#### Exercise directions
All of the data is to be written out again exactly, without the pictures.

Collected data

[Start of section]

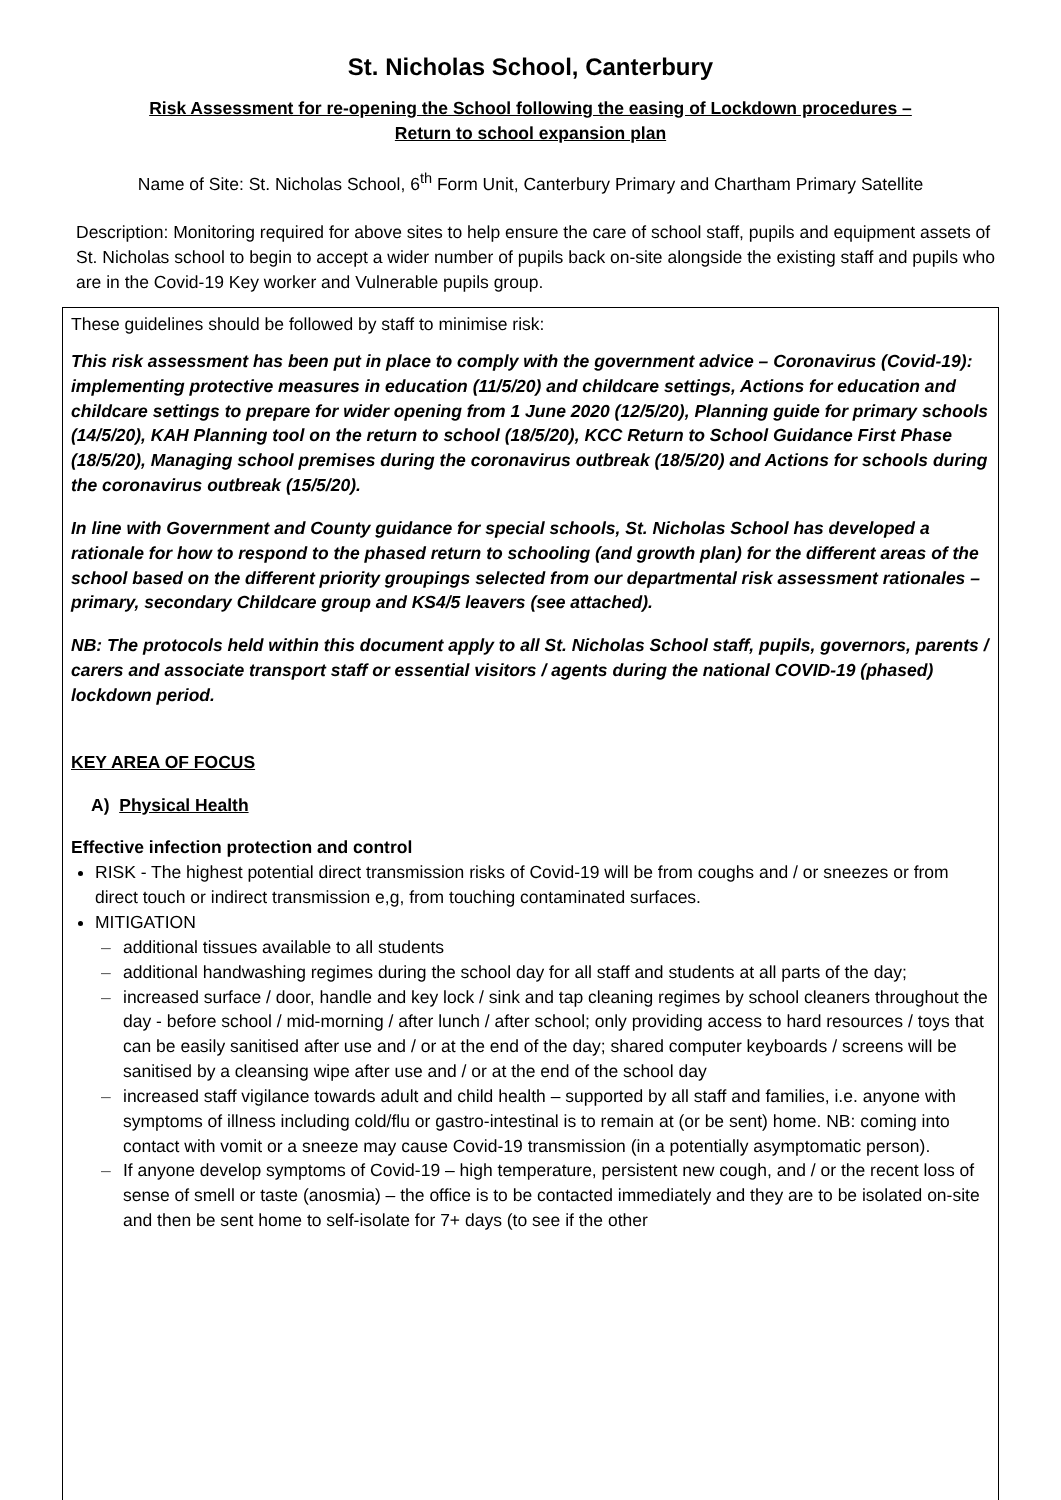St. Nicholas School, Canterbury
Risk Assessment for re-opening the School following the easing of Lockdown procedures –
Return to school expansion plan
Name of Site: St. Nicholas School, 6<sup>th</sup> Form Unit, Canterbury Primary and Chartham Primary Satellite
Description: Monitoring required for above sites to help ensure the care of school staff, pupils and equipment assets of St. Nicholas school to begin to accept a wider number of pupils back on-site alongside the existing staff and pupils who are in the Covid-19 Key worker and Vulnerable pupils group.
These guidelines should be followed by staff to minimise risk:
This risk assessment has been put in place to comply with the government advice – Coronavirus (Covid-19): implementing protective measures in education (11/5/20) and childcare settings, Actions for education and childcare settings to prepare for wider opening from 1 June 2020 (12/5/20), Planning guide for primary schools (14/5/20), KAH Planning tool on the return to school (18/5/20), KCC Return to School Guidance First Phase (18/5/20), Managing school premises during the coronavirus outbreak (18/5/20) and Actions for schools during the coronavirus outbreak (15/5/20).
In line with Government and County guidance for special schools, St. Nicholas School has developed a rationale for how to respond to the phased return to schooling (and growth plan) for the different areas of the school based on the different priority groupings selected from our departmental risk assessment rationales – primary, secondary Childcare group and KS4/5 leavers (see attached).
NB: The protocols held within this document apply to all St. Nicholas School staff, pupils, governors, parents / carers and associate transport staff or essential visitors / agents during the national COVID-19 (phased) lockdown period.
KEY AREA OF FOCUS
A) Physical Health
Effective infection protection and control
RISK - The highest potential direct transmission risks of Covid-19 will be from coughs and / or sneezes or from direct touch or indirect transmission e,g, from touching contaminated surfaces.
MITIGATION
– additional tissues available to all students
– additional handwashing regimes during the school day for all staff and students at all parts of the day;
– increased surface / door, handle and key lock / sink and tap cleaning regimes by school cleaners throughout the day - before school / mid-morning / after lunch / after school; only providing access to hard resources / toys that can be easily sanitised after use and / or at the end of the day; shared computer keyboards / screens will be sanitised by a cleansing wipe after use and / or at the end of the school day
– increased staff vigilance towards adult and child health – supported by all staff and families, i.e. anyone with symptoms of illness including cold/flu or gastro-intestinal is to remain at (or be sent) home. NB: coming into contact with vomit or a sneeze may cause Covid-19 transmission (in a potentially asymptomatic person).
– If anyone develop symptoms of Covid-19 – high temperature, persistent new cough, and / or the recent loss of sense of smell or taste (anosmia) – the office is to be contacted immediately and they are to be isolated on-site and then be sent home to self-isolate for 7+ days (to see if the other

[End of section]

#### Task result
St. Nicholas School, Canterbury
Risk Assessment for re-opening the School following the easing of Lockdown procedures –
Return to school expansion plan
Name of Site: St. Nicholas School, 6<sup>th</sup> Form Unit, Canterbury Primary and Chartham Primary Satellite
Description: Monitoring required for above sites to help ensure the care of school staff, pupils and equipment assets of St. Nicholas school to begin to accept a wider number of pupils back on-site alongside the existing staff and pupils who are in the Covid-19 Key worker and Vulnerable pupils group.
These guidelines should be followed by staff to minimise risk:
This risk assessment has been put in place to comply with the government advice – Coronavirus (Covid-19): implementing protective measures in education (11/5/20) and childcare settings, Actions for education and childcare settings to prepare for wider opening from 1 June 2020 (12/5/20), Planning guide for primary schools (14/5/20), KAH Planning tool on the return to school (18/5/20), KCC Return to School Guidance First Phase (18/5/20), Managing school premises during the coronavirus outbreak (18/5/20) and Actions for schools during the coronavirus outbreak (15/5/20).
In line with Government and County guidance for special schools, St. Nicholas School has developed a rationale for how to respond to the phased return to schooling (and growth plan) for the different areas of the school based on the different priority groupings selected from our departmental risk assessment rationales – primary, secondary Childcare group and KS4/5 leavers (see attached).
NB: The protocols held within this document apply to all St. Nicholas School staff, pupils, governors, parents / carers and associate transport staff or essential visitors / agents during the national COVID-19 (phased) lockdown period.
KEY AREA OF FOCUS
A) Physical Health
Effective infection protection and control
RISK - The highest potential direct transmission risks of Covid-19 will be from coughs and / or sneezes or from direct touch or indirect transmission e,g, from touching contaminated surfaces.
MITIGATION
– additional tissues available to all students
– additional handwashing regimes during the school day for all staff and students at all parts of the day;
– increased surface / door, handle and key lock / sink and tap cleaning regimes by school cleaners throughout the day - before school / mid-morning / after lunch / after school; only providing access to hard resources / toys that can be easily sanitised after use and / or at the end of the day; shared computer keyboards / screens will be sanitised by a cleansing wipe after use and / or at the end of the school day
– increased staff vigilance towards adult and child health – supported by all staff and families, i.e. anyone with symptoms of illness including cold/flu or gastro-intestinal is to remain at (or be sent) home. NB: coming into contact with vomit or a sneeze may cause Covid-19 transmission (in a potentially asymptomatic person).
– If anyone develop symptoms of Covid-19 – high temperature, persistent new cough, and / or the recent loss of sense of smell or taste (anosmia) – the office is to be contacted immediately and they are to be isolated on-site and then be sent home to self-isolate for 7+ days (to see if the other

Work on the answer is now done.